Kamis, 26 Juni 2014

Memilih Sekolah

Oleh : Sidiq Wachyono
           Guru SMA di Kabupaten Bandung Barat
          Artikel ini pernah dimuat di rubrik Forum Guru
          Koran Pikiran Rakyat, Kamis 26 Juni 2014

Pada akhir tahun pelajaran dan memasuki awal tahun pelajaran baru, orangtua mulai sibuk mencari sekolah bagi putra-putrinya, baik yang baru menginjak bangku persekolahan maupun yang naik ke jenjang pendidikan lebih tinggi. Hal yang menjadi pertimbangan orangtua dalam mencari sekolah adalah dalam pemilihan sekolah yang berkualitas.
Pada dasarnya, sekolah-sekolah yang ada di lingkungan pendidikan kita mengemban visi dan misi pendidikan nasional. Setiap sekolah berfungsi mencerdaskan kehidupan bangsa dan bertujuan mengembangkan potensi peserta didik agar menjadi manusia yang beriman dan bertakwa kepada Tuhan Yang Maha Esa, berakhlak mulia, sehat, berilmu, cakap, kreatif, mandiri, dan menjadi warga Negara yang demokratis serta bertanggung jawab.
Menurut pasal  Undang-Undang Nomor 20 Tahun 2003 tentang Sistem Pendidikan Nasional, orangtua berhak berperan serta dalam memilih satuan pendidikan dan memperoleh informasi tentang perkembangan pendidikan anaknya. Satuan pendidikan yang akan dipilih atau diminati orangtua, sangat tergantung dari sudut pandang penilaian orangtua dan masyarakat terhadap kualias satuan pendidikan tersebut.
Dari hasil penelitian, terdapat beberapa faktor yang mempengaruhi hasil belajar siswa dalam proses pembelajaran di sekolah, yakni kurikulum, kompetensi guru, sarana prasarana, lingkungan sekolah, dan evaluasi. Hal tersebut dapat dijadikan pedoman orangtua dalam memilih sekolah untuk putra-putrinya.

**PEKERJAAN YANG DIMINTA:** Tuliskan kembali bagian teks tentang pemilihan sekolah dari "Dari hasil penelitian, terdapat" sampai "sekolah untuk putra-putrinya.", dengan mengganti "sarana prasarana" menjadi "fasilitas sekolah".

**DATA BAHAN:**
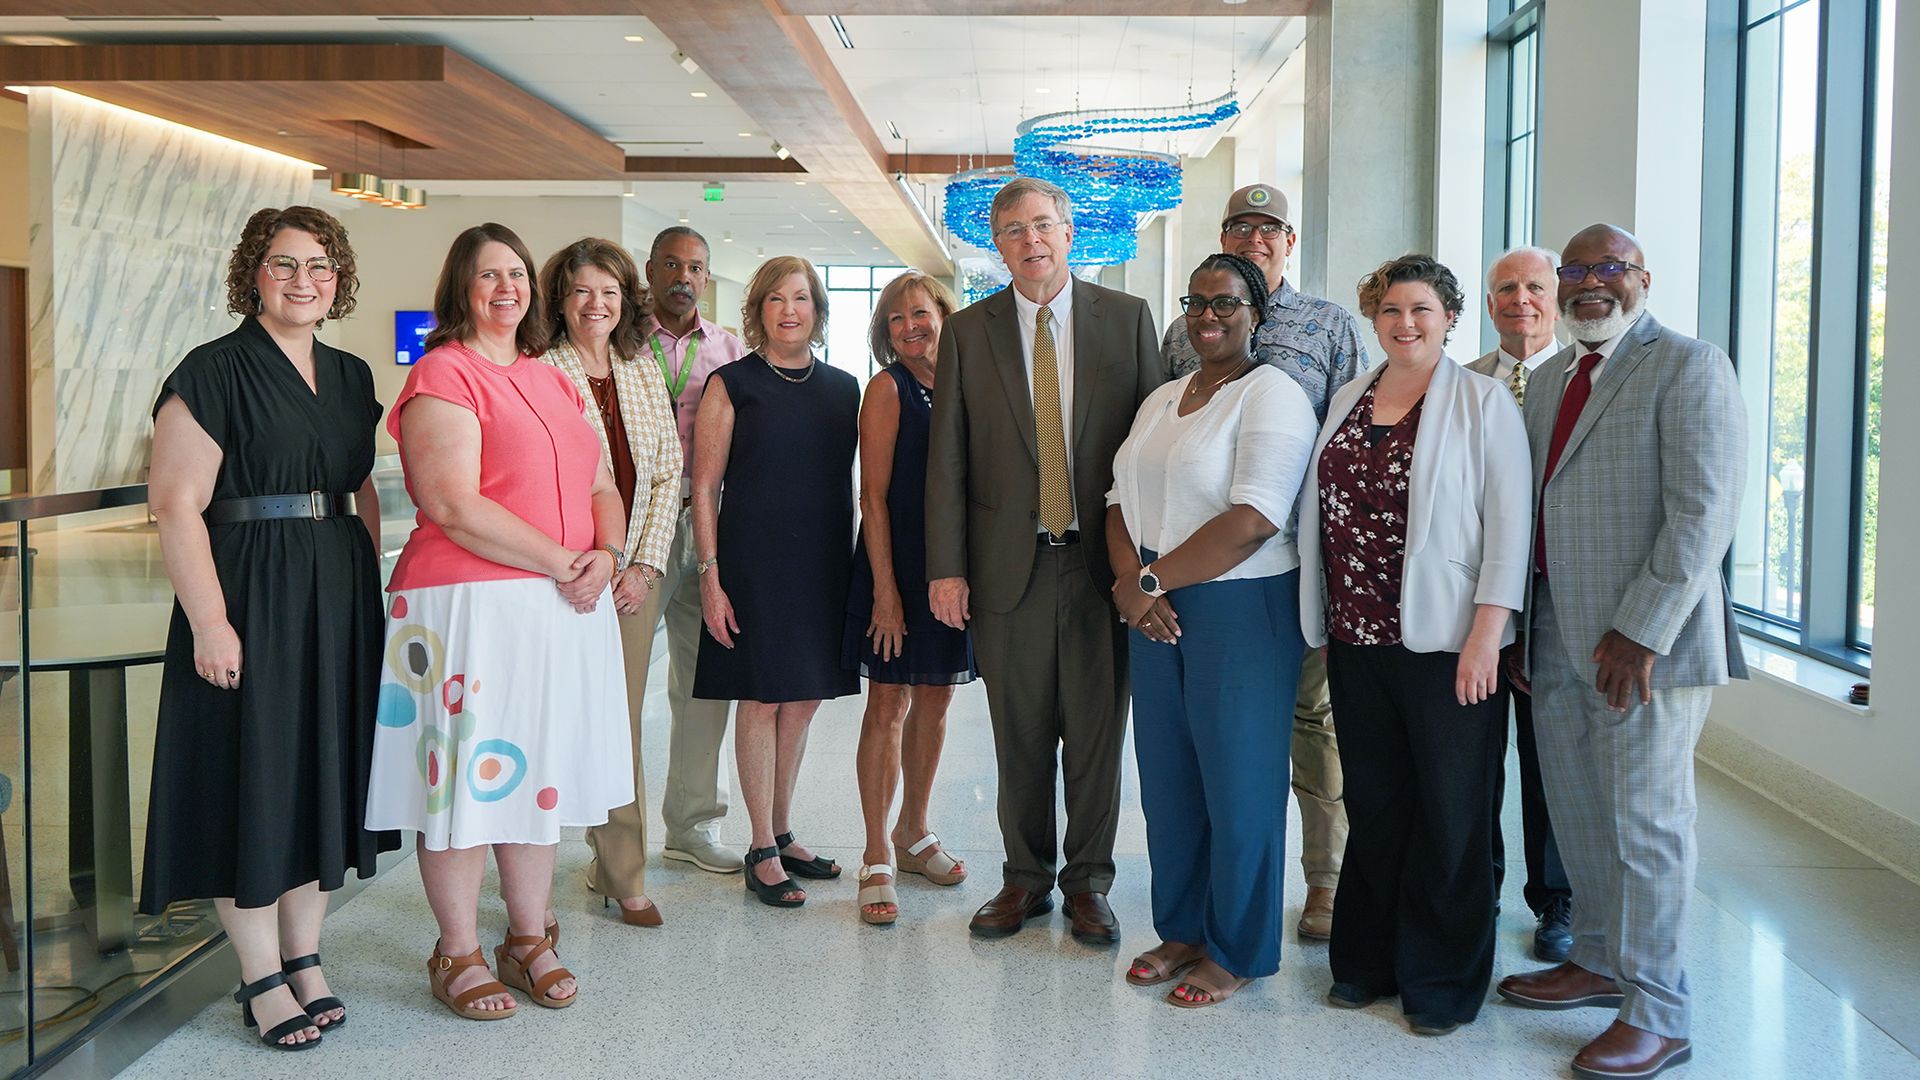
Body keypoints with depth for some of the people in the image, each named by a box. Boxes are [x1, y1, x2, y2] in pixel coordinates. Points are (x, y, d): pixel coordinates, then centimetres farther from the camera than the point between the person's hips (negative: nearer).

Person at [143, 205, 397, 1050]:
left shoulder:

**HASIL DI BAWAH:**
Dari hasil penelitian, terdapat beberapa faktor yang mempengaruhi hasil belajar siswa dalam proses pembelajaran di sekolah, yakni kurikulum, kompetensi guru, fasilitas sekolah, lingkungan sekolah, dan evaluasi. Hal tersebut dapat dijadikan pedoman orangtua dalam memilih sekolah untuk putra-putrinya.